When we come across animals in the wild we can see immediate subconscious behaviours. When we approach we are generally, as humans, noisy and quite predatory. Even if we are trying to be quiet our conscious minds will be thinking all sorts of things like “where is my camera?”; “what animal is that?”, etc. All these thoughts are very noisy to an animal. So the animal will high tail it out of your environment. This is his subconscious habitual response to a noisy predatory environment.

If you change your conscious thinking, reduce your thinking to nothing, find patience and be persistent about thinking about nothing, you will be rewarded with subconscious behavioural responses to a now safe environment.

When an animal is constantly in our environment and cannot escape it will develop subconscious habitual responses to us. These can become behaviours that we see as ‘bad behaviours’. But in reality they are behaviours we have helped our animals develop often times due to subconscious habitual responses we have developed over our lifetime.

So when we see a behaviour we don’t want or like in our animals we need to ask ourselves ‘What am I doing subconsciously that is causing this response?’.

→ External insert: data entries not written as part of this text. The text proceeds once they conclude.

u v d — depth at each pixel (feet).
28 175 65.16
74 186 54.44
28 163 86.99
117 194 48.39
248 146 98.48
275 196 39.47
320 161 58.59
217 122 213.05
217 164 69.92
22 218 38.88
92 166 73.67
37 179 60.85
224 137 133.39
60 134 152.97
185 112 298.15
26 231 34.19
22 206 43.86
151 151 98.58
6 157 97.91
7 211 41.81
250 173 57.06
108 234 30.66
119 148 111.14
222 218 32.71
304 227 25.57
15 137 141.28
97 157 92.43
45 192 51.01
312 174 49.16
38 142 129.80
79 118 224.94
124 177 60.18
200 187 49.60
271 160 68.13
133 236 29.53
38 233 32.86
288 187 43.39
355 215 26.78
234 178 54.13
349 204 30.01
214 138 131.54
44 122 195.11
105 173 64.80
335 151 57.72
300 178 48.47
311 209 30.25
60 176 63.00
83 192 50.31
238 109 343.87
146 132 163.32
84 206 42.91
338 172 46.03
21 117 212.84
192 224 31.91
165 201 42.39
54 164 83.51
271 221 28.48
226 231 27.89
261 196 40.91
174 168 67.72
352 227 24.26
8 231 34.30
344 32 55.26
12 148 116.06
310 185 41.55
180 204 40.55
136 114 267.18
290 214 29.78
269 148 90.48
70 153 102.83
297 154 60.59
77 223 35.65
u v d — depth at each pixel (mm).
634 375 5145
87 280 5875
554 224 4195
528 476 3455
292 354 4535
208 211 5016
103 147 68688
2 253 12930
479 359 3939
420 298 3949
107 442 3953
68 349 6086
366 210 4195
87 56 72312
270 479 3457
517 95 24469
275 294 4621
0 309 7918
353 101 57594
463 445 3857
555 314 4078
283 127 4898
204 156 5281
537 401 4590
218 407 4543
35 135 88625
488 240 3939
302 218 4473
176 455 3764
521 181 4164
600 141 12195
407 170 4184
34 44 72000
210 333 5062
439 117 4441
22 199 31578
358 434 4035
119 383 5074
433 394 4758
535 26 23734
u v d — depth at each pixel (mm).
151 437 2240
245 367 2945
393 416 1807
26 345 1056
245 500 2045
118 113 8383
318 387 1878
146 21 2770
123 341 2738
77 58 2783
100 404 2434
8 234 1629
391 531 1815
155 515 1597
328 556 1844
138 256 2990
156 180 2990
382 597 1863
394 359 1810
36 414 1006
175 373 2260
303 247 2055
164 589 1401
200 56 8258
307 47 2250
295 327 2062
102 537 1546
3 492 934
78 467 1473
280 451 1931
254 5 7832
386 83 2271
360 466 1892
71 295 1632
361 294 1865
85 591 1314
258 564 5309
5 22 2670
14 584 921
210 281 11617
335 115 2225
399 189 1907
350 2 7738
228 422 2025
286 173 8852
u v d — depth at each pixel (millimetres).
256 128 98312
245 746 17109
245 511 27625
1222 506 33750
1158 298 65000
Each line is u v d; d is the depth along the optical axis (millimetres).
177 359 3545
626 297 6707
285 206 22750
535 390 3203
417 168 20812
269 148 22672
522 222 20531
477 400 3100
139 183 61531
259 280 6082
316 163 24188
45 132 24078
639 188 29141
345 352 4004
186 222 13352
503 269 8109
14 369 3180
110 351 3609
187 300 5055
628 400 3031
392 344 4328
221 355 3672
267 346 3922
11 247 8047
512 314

Sometimes the answer can be immediate and you can change a habit consciously very quickly, and soon, the subconscious will change in both you and your animal. Sometimes it can take longer because the depth of the feeling you are giving out could be something old and deep and will need to be acknowledged on several levels before it can be changed completely.

One personal experience I can share (and there have been many) is a situation I have had with one of the horses that lives with me, Risada. During the entire 10 years I have known her she has had a habit of putting her ears flat back at me and stamping her foot if I try and touch her or scratch her nose without asking permission first. Don’t get me wrong she loves a groom and scratch but not spontaneously. I have been through many iterations of ‘why?’, from ‘she is sensitive to touch and needs a minute to compose her nerve endings’ to ‘ she is just plain obnoxious and disrespectful’. I have read loads of stuff on ‘changing the horses expression’, and so on and so forth.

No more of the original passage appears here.